The roll of the army at Cambridge had, from its first formation, borne the names of men of color, but as yet without legislative approval. On the twenty-sixth Edward Rutledge, of South Carolina, moved the discharge of all the negroes in

the army, and he was strongly supported by many of the southern delegates; but the opposition was so determined that "he lost his point."
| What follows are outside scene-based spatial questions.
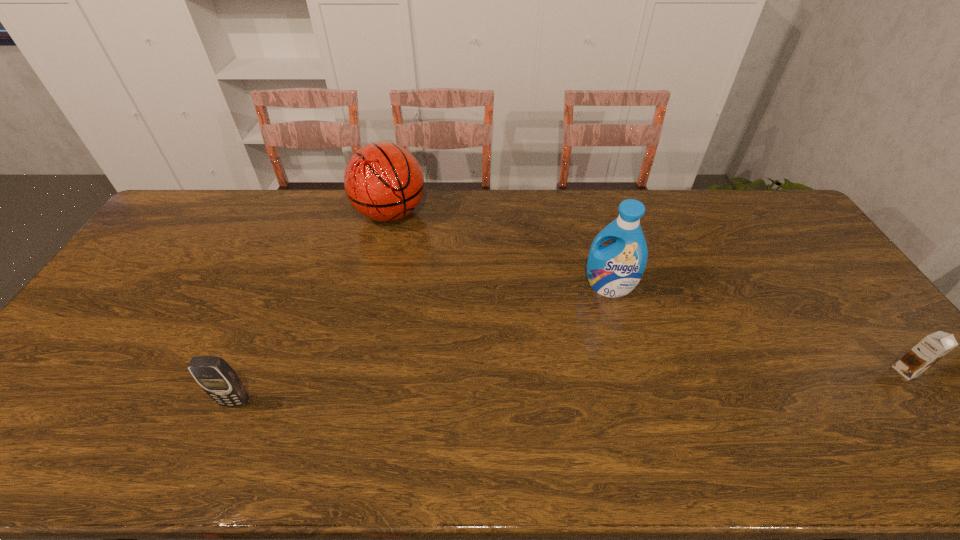
Image resolution: width=960 pixels, height=540 pixels. Identify the location of the second shortest object. (217, 378).

Identify the location of cellular telephone. The width and height of the screenshot is (960, 540). (217, 378).

Find the location of a particular element. This screenshot has width=960, height=540. the second nearest object is located at coordinates (933, 347).

Where is `the rightmost object`? The width and height of the screenshot is (960, 540). the rightmost object is located at coordinates (933, 347).

Identify the location of the second object from left to right. (383, 181).

Where is `basketball`? The image size is (960, 540). basketball is located at coordinates (383, 181).

Locate an element on the screen. The width and height of the screenshot is (960, 540). the second object from right to left is located at coordinates (613, 270).

At what (x,y) coordinates should I click in order to perform the action: click on the third nearest object. Please return your answer as a coordinate pair (x, y). The width and height of the screenshot is (960, 540). Looking at the image, I should click on (613, 270).

Find the location of `vacant space located 0.320m on the back of the rightmost object`. vacant space located 0.320m on the back of the rightmost object is located at coordinates (830, 274).

The height and width of the screenshot is (540, 960). What are the coordinates of `vacant space situated 0.260m on the side with spill of the farthest object` in the screenshot? It's located at point(435,285).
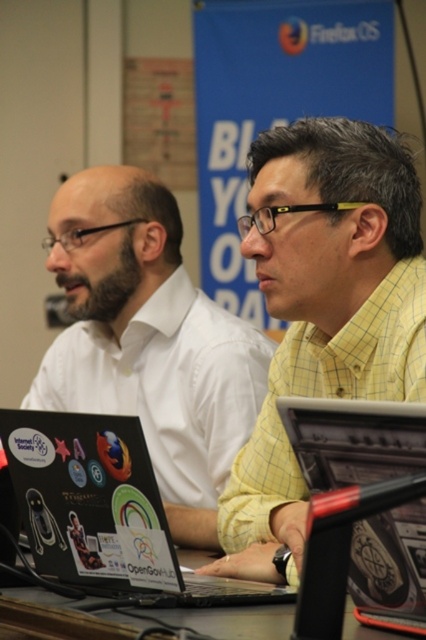
Question: Can you confirm if yellow checkered shirt at center is positioned above sticker-covered plastic laptop at center?

Choices:
 (A) no
 (B) yes

Answer: (B)

Question: Is metallic silver laptop at center further to the viewer compared to black plastic table at lower center?

Choices:
 (A) no
 (B) yes

Answer: (A)

Question: Is metallic silver laptop at center thinner than black plastic table at lower center?

Choices:
 (A) no
 (B) yes

Answer: (B)

Question: Which point is closer to the camera?

Choices:
 (A) (207, 384)
 (B) (149, 580)

Answer: (B)

Question: Which point is farther to the camera?

Choices:
 (A) metallic silver laptop at center
 (B) yellow checkered shirt at center
 (C) black plastic table at lower center

Answer: (B)

Question: Which of the following is the farthest from the observer?

Choices:
 (A) (x=178, y=353)
 (B) (x=5, y=595)
 (C) (x=123, y=522)

Answer: (A)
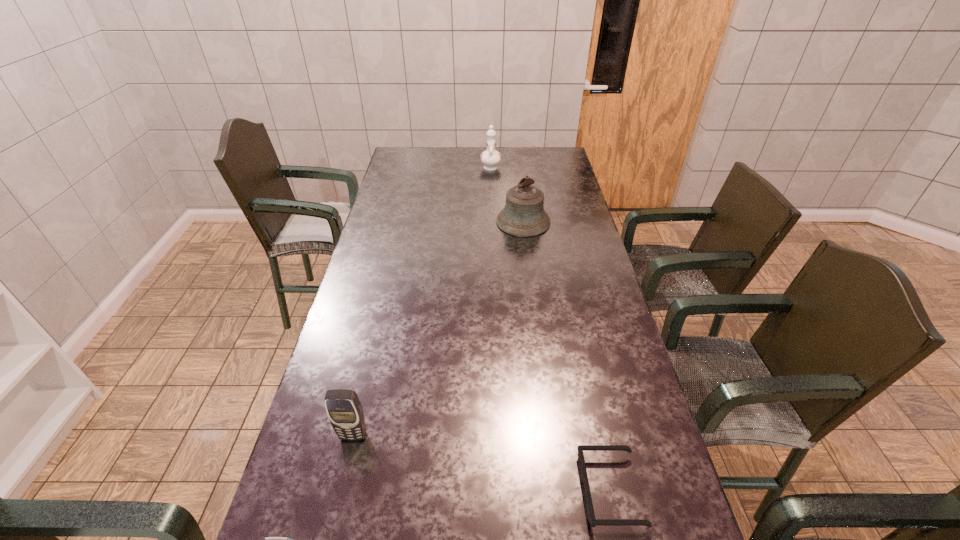
Identify the location of unoccupied area between the chinaware and the third shortest object. 422,301.

Find the location of a particular element. The height and width of the screenshot is (540, 960). blank region between the bell and the sunglasses is located at coordinates (566, 356).

Locate an element on the screen. The height and width of the screenshot is (540, 960). the closest object relative to the bell is located at coordinates (490, 158).

Select which object appears as the third closest to the farther cellular telephone. Please provide its 2D coordinates. Your answer should be formatted as a tuple, i.e. [(x, y)], where the tuple contains the x and y coordinates of a point satisfying the conditions above.

[(523, 215)]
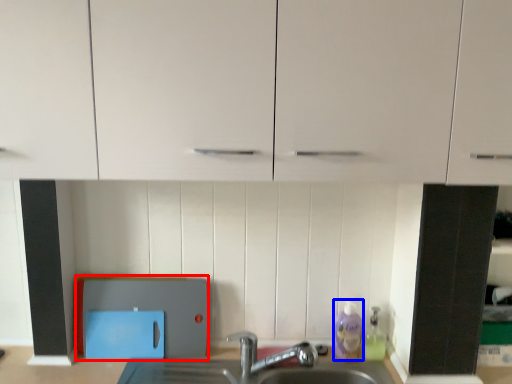
Question: Which of the following is the closest to the observer, appliance (highlighted by a red box) or cleaning product (highlighted by a blue box)?

Choices:
 (A) appliance
 (B) cleaning product

Answer: (A)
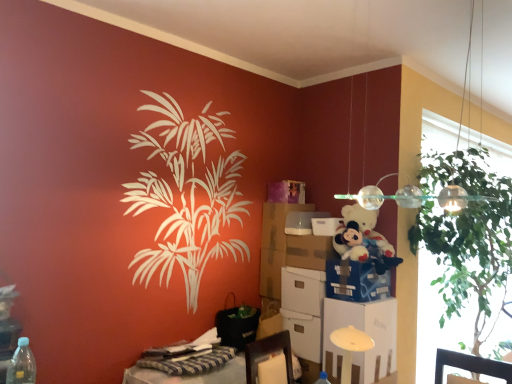
Question: Is brown cardboard box at center-right, marked as the 3th box in a top-to-bottom arrangement, facing towards blue cardboard box at center, the third box in the bottom-to-top sequence?

Choices:
 (A) no
 (B) yes

Answer: (A)

Question: Is blue cardboard box at center, which appears as the fourth box when viewed from the top, completely or partially inside brown cardboard box at center-right, marked as the 3th box in a top-to-bottom arrangement?

Choices:
 (A) no
 (B) yes

Answer: (A)

Question: Is brown cardboard box at center-right, arranged as the 4th box when ordered from the bottom, to the right of blue cardboard box at center, the third box in the bottom-to-top sequence, from the viewer's perspective?

Choices:
 (A) yes
 (B) no

Answer: (B)

Question: Considering the relative sizes of brown cardboard box at center-right, arranged as the 4th box when ordered from the bottom, and blue cardboard box at center, which appears as the fourth box when viewed from the top, in the image provided, is brown cardboard box at center-right, arranged as the 4th box when ordered from the bottom, shorter than blue cardboard box at center, which appears as the fourth box when viewed from the top,?

Choices:
 (A) yes
 (B) no

Answer: (A)

Question: Are brown cardboard box at center-right, arranged as the 4th box when ordered from the bottom, and blue cardboard box at center, the third box in the bottom-to-top sequence, far apart?

Choices:
 (A) no
 (B) yes

Answer: (A)

Question: Would you say fluffy white teddy bear at upper right is to the left or to the right of striped fabric desk at lower left in the picture?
From an unconfessed want of effective power, the continental congress shrunk from taking into consideration the "inexpressibly distressing" situation of the commander-in-chief. At length a letter from him compelled attention to the critical state of his army. Powder, artillery, fuel, shelter, clothing, provisions, and the soldiers' pay were wanting; and, except the riflemen, all the troops, by the terms of their enlistment, must be disbanded on or before the end of December. For this state of things congress could provide no adequate remedy. On the thirtieth of September they therefore appointed Franklin, Lynch, and Harrison a committee to repair to the camp, and, with the New England colonies and Washington, to devise a method for enlisting the army anew.

Gage, on the tenth of October, embarked for England, and, on his arrival, was dismissed into retirement with high rank and its emoluments. The instructions to Howe, the new commander-in-chief, advised the transfer of the war to New York; but, from the advanced state of the season, and the want of sufficient transports, he decided to winter at Boston. Five days after the departure of Gage the committee from congress arrived at the camp. Franklin brought with him the conviction that the separation from Britain was inevitable. His presence within sight of his native town was welcomed. with affectionate veneration. "During the whole evening," wrote Greene, "I viewed that very great man with silent admiration." With Washington for the military chief, with Franklin for the leading adviser from congress, the conference with the New England commissioners, notwithstanding all difficulties, harmoniously devised a scheme for forming, governing, and supplying a new army of about twenty-three thousand men, whom the general was authorized to enlist without delay, yet not as he wished, for the war, but only for the next campaign. The proposed arrangements, in all their details, had the aspect of an agreement between the army, the continental congress, and the New England colonies; their successful execution depended on those four colonies alone.